## Task
Rewrite the rows from the first one through the line that contains "92: (226, 287)", putting "upper-left" wherever "top-left" appears and leaving everything else unchanged.

## Input for this task

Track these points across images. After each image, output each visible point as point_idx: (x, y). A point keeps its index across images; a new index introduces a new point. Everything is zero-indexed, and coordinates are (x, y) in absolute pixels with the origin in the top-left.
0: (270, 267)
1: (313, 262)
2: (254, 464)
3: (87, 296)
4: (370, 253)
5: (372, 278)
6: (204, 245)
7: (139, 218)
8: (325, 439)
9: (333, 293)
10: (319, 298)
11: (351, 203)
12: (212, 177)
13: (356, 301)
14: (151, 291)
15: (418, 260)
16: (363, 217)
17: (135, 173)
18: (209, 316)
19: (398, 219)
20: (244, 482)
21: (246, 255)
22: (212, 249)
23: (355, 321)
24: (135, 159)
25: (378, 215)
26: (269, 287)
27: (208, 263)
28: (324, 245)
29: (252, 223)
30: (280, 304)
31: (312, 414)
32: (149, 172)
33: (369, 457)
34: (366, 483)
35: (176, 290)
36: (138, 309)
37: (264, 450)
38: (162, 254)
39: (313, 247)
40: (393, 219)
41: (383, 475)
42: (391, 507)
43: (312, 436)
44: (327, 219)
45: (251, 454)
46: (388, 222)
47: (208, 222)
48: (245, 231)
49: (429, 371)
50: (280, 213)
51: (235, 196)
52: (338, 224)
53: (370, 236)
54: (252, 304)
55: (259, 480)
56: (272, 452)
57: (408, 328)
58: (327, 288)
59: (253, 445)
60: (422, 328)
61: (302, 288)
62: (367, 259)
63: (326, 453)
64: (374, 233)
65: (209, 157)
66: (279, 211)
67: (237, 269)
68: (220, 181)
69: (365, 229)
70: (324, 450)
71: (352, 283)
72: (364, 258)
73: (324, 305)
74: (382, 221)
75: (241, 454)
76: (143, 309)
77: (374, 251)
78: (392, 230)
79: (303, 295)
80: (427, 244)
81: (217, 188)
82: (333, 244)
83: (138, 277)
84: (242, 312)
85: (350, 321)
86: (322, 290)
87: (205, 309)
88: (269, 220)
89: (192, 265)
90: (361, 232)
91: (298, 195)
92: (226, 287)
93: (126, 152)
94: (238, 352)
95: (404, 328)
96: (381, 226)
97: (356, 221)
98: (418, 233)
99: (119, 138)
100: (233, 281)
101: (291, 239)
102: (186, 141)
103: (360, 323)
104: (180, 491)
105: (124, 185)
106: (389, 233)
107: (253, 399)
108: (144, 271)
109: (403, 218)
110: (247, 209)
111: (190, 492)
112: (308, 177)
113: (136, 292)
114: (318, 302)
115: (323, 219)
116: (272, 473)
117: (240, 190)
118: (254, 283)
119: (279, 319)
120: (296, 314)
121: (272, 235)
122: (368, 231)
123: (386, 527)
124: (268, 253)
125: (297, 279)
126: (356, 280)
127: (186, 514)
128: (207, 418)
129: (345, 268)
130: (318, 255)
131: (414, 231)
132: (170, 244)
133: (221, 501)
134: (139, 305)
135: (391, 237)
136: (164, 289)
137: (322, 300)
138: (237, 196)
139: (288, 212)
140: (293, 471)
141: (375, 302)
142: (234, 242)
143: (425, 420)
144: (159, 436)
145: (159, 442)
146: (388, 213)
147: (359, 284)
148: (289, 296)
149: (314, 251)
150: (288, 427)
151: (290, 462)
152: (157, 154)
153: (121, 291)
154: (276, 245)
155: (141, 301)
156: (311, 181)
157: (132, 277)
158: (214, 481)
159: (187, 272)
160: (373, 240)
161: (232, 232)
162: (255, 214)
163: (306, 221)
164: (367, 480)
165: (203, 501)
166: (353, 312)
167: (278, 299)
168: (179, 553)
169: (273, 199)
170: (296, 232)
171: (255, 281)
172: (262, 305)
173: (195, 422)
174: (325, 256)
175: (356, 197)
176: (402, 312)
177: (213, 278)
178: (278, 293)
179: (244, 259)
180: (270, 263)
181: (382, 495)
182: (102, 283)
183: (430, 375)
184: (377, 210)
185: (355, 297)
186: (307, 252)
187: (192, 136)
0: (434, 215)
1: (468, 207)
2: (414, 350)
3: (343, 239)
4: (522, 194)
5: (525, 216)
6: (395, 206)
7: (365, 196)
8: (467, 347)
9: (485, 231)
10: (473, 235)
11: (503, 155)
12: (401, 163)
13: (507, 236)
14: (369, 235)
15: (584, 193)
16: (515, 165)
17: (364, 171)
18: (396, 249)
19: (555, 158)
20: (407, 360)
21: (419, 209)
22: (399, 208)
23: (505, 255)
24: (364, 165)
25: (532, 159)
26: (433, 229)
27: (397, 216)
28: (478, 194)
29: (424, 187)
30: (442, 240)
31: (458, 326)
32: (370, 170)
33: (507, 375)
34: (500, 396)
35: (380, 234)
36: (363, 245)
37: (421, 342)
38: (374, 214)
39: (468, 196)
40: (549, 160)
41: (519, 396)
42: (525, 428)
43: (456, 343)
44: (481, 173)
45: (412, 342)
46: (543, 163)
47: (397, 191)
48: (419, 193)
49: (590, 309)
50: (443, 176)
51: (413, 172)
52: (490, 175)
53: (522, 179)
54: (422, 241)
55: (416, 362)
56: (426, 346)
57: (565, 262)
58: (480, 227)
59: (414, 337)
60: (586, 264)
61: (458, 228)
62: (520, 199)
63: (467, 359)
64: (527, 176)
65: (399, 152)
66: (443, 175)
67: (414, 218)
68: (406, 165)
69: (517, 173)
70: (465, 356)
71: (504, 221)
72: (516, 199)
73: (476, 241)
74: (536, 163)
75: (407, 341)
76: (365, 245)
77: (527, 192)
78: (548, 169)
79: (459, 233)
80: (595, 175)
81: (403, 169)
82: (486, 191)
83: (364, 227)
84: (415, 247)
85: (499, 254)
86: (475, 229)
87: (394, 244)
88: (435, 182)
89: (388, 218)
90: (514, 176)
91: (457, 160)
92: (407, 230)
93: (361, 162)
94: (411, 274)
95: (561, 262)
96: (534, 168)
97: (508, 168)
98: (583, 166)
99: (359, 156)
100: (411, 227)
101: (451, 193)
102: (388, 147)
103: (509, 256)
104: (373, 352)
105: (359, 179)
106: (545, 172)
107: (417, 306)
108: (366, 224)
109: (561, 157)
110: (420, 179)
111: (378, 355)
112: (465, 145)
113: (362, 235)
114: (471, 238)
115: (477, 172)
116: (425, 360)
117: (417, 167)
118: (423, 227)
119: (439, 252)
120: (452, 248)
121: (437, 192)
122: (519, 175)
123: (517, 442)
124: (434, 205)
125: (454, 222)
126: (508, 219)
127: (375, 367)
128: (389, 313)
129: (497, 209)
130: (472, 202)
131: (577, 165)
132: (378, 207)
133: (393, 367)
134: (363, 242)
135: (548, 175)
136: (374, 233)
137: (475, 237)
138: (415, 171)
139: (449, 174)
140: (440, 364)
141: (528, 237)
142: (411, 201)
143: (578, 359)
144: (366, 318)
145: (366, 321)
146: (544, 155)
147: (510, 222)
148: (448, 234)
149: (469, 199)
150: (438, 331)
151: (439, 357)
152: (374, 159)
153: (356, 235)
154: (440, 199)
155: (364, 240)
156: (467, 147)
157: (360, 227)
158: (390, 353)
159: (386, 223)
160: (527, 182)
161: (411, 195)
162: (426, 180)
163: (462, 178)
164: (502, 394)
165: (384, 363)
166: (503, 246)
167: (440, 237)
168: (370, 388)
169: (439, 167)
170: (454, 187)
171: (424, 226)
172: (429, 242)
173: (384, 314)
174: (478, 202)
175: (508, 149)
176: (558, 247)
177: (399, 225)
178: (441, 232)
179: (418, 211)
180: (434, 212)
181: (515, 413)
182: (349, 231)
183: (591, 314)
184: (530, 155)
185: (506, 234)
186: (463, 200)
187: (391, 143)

## Exercise answer
Track these points across images. After each image, output each visible point as point_idx: (x, y). A point keeps its index across images; a new index introduces a new point. Everything is zero-indexed, and coordinates are (x, y) in absolute pixels with the origin in the upper-left.
0: (270, 267)
1: (313, 262)
2: (254, 464)
3: (87, 296)
4: (370, 253)
5: (372, 278)
6: (204, 245)
7: (139, 218)
8: (325, 439)
9: (333, 293)
10: (319, 298)
11: (351, 203)
12: (212, 177)
13: (356, 301)
14: (151, 291)
15: (418, 260)
16: (363, 217)
17: (135, 173)
18: (209, 316)
19: (398, 219)
20: (244, 482)
21: (246, 255)
22: (212, 249)
23: (355, 321)
24: (135, 159)
25: (378, 215)
26: (269, 287)
27: (208, 263)
28: (324, 245)
29: (252, 223)
30: (280, 304)
31: (312, 414)
32: (149, 172)
33: (369, 457)
34: (366, 483)
35: (176, 290)
36: (138, 309)
37: (264, 450)
38: (162, 254)
39: (313, 247)
40: (393, 219)
41: (383, 475)
42: (391, 507)
43: (312, 436)
44: (327, 219)
45: (251, 454)
46: (388, 222)
47: (208, 222)
48: (245, 231)
49: (429, 371)
50: (280, 213)
51: (235, 196)
52: (338, 224)
53: (370, 236)
54: (252, 304)
55: (259, 480)
56: (272, 452)
57: (408, 328)
58: (327, 288)
59: (253, 445)
60: (422, 328)
61: (302, 288)
62: (367, 259)
63: (326, 453)
64: (374, 233)
65: (209, 157)
66: (279, 211)
67: (237, 269)
68: (220, 181)
69: (365, 229)
70: (324, 450)
71: (352, 283)
72: (364, 258)
73: (324, 305)
74: (382, 221)
75: (241, 454)
76: (143, 309)
77: (374, 251)
78: (392, 230)
79: (303, 295)
80: (427, 244)
81: (217, 188)
82: (333, 244)
83: (138, 277)
84: (242, 312)
85: (350, 321)
86: (322, 290)
87: (205, 309)
88: (269, 220)
89: (192, 265)
90: (361, 232)
91: (298, 195)
92: (226, 287)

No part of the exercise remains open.